Mit Anna und Valeri fuhr ich 2002 fünfzig Kilometer auf dem Tunguska-Fluss, durch eine menschenleere Gegend zu einem Kinderlager, welches Anna in der Wildnis organisiert hatte. Anna ist Ethnologin. Sie hatte wie Angehörige der nördlichen Völker in St. Petersburg an einem Spezial-Institut für die Völker studiert.  

In dem Kinderlager wurden die Kinder in der ewenkischen Kultur unterrichtet. Sie malten Szenen aus dem Leben der Ewenken und lernten, wie man eine Vorratskammer aus Holz auf zwei Meter hohen Holzstämmen baut, damit die wilden Tiere sie nicht plündern können. 

Als ich Anna das letzte Mal sah, war sie Koordinatorin von sieben Kultur-Clubs in ewenkisch-russischen Dörfern. Ihr Engagement für die ewenkische Kultur führte sie 2019 sogar nach Genf auf einen UNO-Kongress der kleinen Völker.  

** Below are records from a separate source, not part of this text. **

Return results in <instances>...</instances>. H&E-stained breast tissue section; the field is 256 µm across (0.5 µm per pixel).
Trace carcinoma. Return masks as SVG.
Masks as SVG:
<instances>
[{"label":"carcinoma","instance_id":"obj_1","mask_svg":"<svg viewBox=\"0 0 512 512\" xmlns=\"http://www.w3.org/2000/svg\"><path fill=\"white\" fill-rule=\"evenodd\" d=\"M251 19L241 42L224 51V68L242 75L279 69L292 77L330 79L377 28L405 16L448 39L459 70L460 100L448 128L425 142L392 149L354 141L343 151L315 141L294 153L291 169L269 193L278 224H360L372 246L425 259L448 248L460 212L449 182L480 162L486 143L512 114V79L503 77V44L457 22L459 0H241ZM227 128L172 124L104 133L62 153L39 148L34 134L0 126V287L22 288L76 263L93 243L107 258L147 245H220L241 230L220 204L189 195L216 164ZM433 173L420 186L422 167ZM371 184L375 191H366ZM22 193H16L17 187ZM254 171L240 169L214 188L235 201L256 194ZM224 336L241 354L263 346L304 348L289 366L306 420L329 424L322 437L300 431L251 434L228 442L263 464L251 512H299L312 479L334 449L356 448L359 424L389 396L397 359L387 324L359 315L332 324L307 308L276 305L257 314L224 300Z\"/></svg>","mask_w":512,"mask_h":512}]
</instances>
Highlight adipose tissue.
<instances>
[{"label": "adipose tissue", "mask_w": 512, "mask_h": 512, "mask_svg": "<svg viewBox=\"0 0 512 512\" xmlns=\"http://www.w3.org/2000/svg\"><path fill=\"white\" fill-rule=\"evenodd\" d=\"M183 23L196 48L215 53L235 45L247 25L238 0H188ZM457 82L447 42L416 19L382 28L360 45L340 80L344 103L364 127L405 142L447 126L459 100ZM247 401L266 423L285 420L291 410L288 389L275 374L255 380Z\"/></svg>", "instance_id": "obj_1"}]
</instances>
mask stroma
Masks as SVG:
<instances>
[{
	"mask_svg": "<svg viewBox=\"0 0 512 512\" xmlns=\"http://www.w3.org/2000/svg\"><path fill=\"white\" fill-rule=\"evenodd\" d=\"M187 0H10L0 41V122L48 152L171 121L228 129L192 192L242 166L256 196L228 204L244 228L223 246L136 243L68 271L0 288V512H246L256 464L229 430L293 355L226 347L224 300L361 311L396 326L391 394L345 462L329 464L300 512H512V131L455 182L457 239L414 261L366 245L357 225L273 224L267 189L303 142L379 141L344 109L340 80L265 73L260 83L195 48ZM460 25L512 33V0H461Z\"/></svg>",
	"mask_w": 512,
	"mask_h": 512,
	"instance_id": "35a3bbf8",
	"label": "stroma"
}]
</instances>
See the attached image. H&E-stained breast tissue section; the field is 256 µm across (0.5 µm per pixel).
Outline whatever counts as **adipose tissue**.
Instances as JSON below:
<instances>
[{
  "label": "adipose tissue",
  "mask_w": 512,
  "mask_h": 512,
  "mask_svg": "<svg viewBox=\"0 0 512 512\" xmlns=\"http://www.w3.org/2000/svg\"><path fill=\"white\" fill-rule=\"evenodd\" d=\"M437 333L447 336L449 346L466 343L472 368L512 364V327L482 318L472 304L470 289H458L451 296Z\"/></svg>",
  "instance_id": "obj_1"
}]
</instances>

Anfang der 1990er Jahre gab es unter vielen kleinen Völkern Russlands so etwas wie eine Aufbruchstimmung. Man besann sich auf die eigene Kultur und trat selbstbewusst auf. In den 1990er Jahren gab es allerdings auch Arbeitslosigkeit und sozialen Verfall. 2002 sah ich viele Alkoholiker, die in Holzhäusern vor sich hinvegetierten. Alkoholiker sah ich bei meiner zweiten Reise nicht mehr. Aber für eine gründlichere Recherche reichte die Zeit nicht. 

Aus dem autonomen Gebiet wurde ein Rayon

Bis zur Kolonisierung Sibiriens durch das Zarenreich im 17. Jahrhundert lebten in Ost-Sibirien die Ureinwohner, das waren neben den Ewenken auch Jakuten, Burjaten und andere ... (Weiterlesen in die Krähe Nr. 9)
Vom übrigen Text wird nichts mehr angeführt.